In this session we will use two kaggle tutorials to get familiar with Pandas and plotting with Seaborn (a high level interface to Matplotlib):

You can work with the jupyter notebooks live on kaggle, but in the end make sure you can run the same code (except for the exercise checks) on your own machine.

After this session you should have the basic building blocks to solve exercise 2

Demo example

The following script demonstrates how to calculate percentiles and to create additional data frames based on those percentiles with the data set “Radverkehrszählungen Wien”.

import pandas as pd
import matplotlib.pyplot as plt

# This is our original data source
# uri = 'https://www.wien.gv.at/gogv/l9ogdradverkehrszaehlungen'
# For continuous working it is more feasible to download the file once,
# and work with the file, instead of creating an HTTP request every time
file = '/home/jackie/Downloads/radverkehrszaehlungen.csv'

# read in the data frame from the CSV file with an applicable encoding
# and also parse the dates as dates
df = pd.read_csv(file, delimiter=';', encoding='latin-1', parse_dates=[0])

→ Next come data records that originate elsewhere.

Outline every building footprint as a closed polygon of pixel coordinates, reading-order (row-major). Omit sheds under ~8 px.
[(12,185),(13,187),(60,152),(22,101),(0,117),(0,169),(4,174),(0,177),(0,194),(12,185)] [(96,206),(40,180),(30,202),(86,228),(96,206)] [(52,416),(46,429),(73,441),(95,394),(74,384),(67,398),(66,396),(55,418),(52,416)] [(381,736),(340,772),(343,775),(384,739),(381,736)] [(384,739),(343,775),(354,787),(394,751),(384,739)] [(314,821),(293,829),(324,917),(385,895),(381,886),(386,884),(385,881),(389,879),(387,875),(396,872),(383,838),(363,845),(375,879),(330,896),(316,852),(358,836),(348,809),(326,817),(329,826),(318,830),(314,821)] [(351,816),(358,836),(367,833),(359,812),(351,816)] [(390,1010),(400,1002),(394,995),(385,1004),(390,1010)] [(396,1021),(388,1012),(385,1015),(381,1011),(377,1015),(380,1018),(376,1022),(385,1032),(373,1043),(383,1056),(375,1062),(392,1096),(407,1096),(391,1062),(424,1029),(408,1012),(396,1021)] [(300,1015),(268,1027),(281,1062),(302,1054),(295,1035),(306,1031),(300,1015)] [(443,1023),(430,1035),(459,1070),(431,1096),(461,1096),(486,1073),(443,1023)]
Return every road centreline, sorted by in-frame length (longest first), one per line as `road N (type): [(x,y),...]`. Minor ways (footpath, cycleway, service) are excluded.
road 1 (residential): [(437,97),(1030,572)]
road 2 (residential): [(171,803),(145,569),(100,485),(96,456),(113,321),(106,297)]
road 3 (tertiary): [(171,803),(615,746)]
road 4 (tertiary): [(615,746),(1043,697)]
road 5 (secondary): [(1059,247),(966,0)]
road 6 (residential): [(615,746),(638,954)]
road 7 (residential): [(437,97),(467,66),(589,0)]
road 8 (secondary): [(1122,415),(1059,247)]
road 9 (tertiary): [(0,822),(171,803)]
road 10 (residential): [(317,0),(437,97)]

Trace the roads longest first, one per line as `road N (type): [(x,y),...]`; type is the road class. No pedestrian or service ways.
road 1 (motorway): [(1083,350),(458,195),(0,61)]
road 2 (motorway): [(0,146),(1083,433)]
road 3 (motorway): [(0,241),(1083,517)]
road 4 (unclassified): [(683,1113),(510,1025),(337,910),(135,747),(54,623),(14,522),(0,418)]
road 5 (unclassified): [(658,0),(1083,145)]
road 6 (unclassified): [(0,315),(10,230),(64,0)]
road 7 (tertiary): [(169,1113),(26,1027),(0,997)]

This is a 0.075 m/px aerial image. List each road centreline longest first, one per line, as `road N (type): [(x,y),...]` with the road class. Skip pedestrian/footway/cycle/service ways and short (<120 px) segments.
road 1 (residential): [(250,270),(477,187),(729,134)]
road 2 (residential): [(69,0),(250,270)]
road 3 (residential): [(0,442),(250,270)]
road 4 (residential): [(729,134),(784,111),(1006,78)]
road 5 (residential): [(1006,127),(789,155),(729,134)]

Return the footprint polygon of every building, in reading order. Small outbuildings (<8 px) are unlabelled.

# those counts that have been written with a 1000-dot-notation, have
# to be updated accordingly
df.loc[df.Donaukanal < 10, 'Donaukanal'] = df.Donaukanal * 1000

# calculate the percentiles
q1 = df.Donaukanal.quantile(0.1)
q9 = df.Donaukanal.quantile(0.9)

# then use those to get our three data frames
df10 = df.loc[df.Donaukanal <= q1]
df90 = df.loc[df.Donaukanal >= q9]
df_rest = df.loc[(df.Donaukanal > q1) & (df.Donaukanal < q9)]

# now produce the scatter plots
df10.plot.scatter(x='Datum', y='Donaukanal', title='<= 10th percentile', figsize=(17, 8))
df90.plot.scatter(x='Datum', y='Donaukanal', title='>= 90th percentile', figsize=(17, 8))
df_rest.plot.scatter(x='Datum', y='Donaukanal', title='main 80%', figsize=(17, 8))
# and display them
plt.show()